EXERCISE MATERIALS:
══════════════════════════════

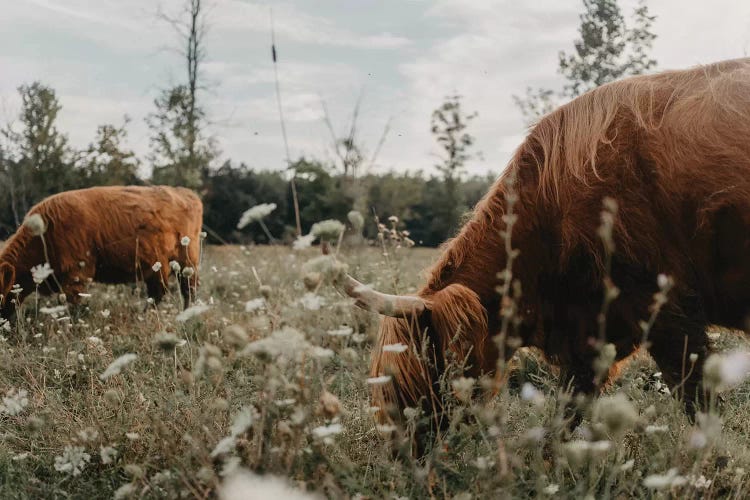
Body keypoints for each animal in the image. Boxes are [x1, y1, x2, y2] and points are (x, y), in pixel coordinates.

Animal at [0, 186, 204, 318]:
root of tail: (185, 193)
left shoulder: (77, 273)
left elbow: (72, 304)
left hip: (187, 261)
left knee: (188, 289)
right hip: (157, 267)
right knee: (158, 292)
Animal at [346, 59, 750, 426]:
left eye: (425, 367)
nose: (402, 446)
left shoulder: (668, 310)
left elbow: (697, 400)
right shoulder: (588, 340)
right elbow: (566, 416)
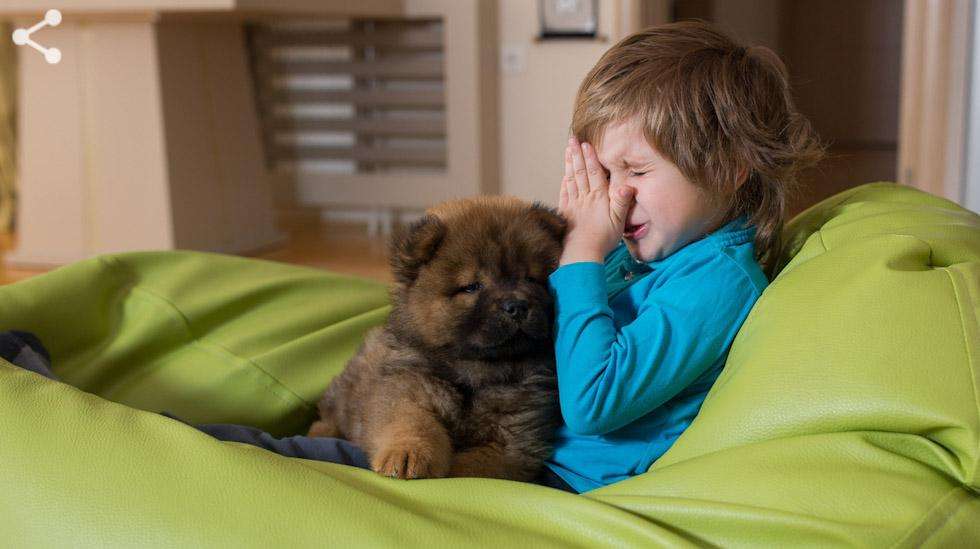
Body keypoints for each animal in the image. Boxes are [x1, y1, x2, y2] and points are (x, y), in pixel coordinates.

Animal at [306, 197, 568, 480]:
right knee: (327, 418)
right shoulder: (407, 390)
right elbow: (412, 423)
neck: (476, 372)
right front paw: (406, 455)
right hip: (344, 395)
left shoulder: (514, 439)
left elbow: (469, 467)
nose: (517, 306)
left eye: (531, 279)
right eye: (472, 287)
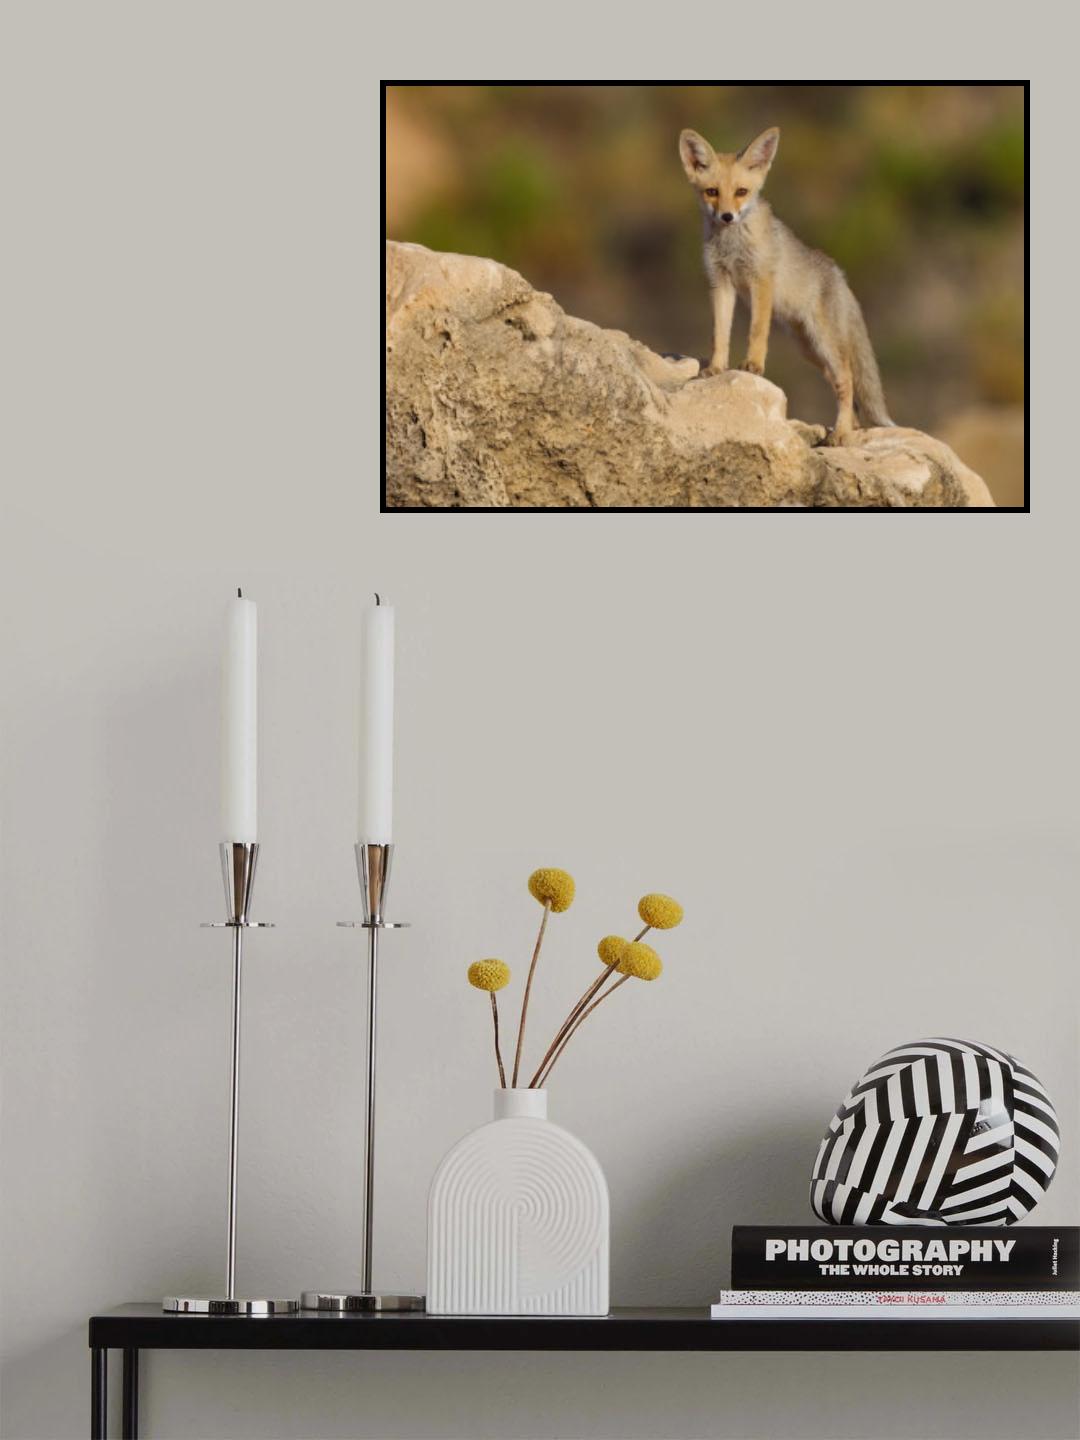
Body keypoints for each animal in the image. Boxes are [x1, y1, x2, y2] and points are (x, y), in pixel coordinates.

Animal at [678, 125, 893, 445]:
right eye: (712, 192)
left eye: (741, 192)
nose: (727, 216)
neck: (732, 245)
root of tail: (840, 275)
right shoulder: (721, 283)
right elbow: (719, 334)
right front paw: (716, 368)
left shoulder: (761, 280)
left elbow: (756, 331)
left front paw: (753, 366)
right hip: (811, 351)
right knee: (844, 388)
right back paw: (848, 427)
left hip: (824, 343)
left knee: (848, 380)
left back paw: (842, 433)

══════════════════════════════

WHAT IS EXPECTED:
Reproduce every entry word for word, but skip any pictures.

SOLUTION BELOW:
Body keypoints for each animal in the image. Boxes are [x1, y1, x2, y2] and points are (x, y), in pixel coordinates.

Animal at [0, 186, 204, 318]:
root of tail: (185, 193)
left shoulder: (77, 273)
left elbow: (72, 304)
left hip: (187, 261)
left knee: (188, 289)
right hip: (157, 267)
right knee: (158, 292)
Animal at [346, 59, 750, 426]:
left eye: (425, 367)
nose: (402, 446)
left shoulder: (668, 310)
left elbow: (697, 400)
right shoulder: (588, 340)
right elbow: (566, 416)
Body keypoints for each animal in the image. Boxes are [x1, y1, x2, y2] and points are (x, y), in pixel coordinates.

Animal at [306, 197, 568, 480]:
right knee: (327, 418)
right shoulder: (407, 390)
right elbow: (412, 423)
neck: (476, 372)
right front paw: (406, 455)
right hip: (344, 395)
left shoulder: (514, 439)
left elbow: (469, 467)
nose: (517, 306)
left eye: (531, 279)
right eye: (472, 287)
Body keypoints for each animal in the image. Boxes are [x1, y1, x2, y2] and points are (x, y), in pixel coordinates.

Animal at [678, 125, 893, 445]:
right eye: (712, 192)
left eye: (741, 192)
nose: (727, 216)
neck: (732, 245)
root of tail: (840, 275)
right shoulder: (721, 283)
right elbow: (719, 334)
right front paw: (716, 368)
left shoulder: (761, 280)
left elbow: (756, 331)
left front paw: (753, 366)
right hip: (811, 351)
right knee: (844, 388)
right back paw: (848, 427)
left hip: (824, 343)
left knee: (848, 380)
left back paw: (842, 433)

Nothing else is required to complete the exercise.